Dissent Of The Day

A reader writes:

It seems to me that your chief purpose in life is to quarrel with the rest of the conservative community - not to end torture. If that latter was your aim (and a much more worthy aim it is) then you wouldn't cherry-pick quotations the way you did with Jonah Goldberg. Why not show your readers the whole thing:

Sullivan might look to his absolutism on torture for guidance. He takes the principled stand that anything that smacks of torture must be absolutely taboo, even though his assertions on what is and isn't torture ultimately boil down to his own subjective judgments. In fact, with some caveats, I've basically moved to that basic position myself

Jonah is agreeing with you, you jackass. If you were the least bit charitable, you might acknowledge this fact. He is merely noting that different people have different points at which they would personally draw the line and classify something as torture - so he wants to ban any interrogation method that "smacks of torture". Don't you realize that a united front of conservatives who expressed this opinion forcefully - say in an open letter to the President - might actually make a difference. This is why conservatives like me have been so incensed by your approach to this issue. So far, you have used it for the purpose of moral preening, as a wedge issue to divide conservatives.

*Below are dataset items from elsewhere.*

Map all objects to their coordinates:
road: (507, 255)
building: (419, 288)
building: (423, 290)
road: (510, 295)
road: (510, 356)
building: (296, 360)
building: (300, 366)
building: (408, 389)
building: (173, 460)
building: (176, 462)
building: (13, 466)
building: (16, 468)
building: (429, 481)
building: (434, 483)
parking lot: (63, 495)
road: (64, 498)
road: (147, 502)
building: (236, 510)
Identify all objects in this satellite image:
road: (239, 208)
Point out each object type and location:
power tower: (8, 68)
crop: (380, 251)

I don't actually think the issue is that complicated.  Whether or not you think X is torture or not and whether you think it may yield useful intelligence or not is irrelevant.  The use of torture or even the apparent use of torture is hurting the image and honour of the United States and thus hurting the war effort on the diplomatic and ideological fronts. It just isn't worth it. If you would concentrate on getting this message across, I don't think you would find too many people who would disagree with it.

Well, I have used this argument repeatedly. And I have used others. I think in retrospect that I should have acknowledged Jonah's concession with a lot more grace than I did. If my work has served to alienate people I need to persuade, then I need an attitude adjustment. I can only offer in defense that no issue has, in my view, hurt the US or the ability to maintain both an international and national consensus on the core morality of the war against Islamist terrorism than America's embrace of torture. And the ways in which conservatives have sought to deny, obscure or even defend this have appalled and, yes, angered me.

Perhaps if I didn't believe in conservatism's core decency I would not be as angered by its slide into indecency. That's where the bad attitude comes from. But it shouldn't cloud the effort to stop this evil, with as many allies as we can muster.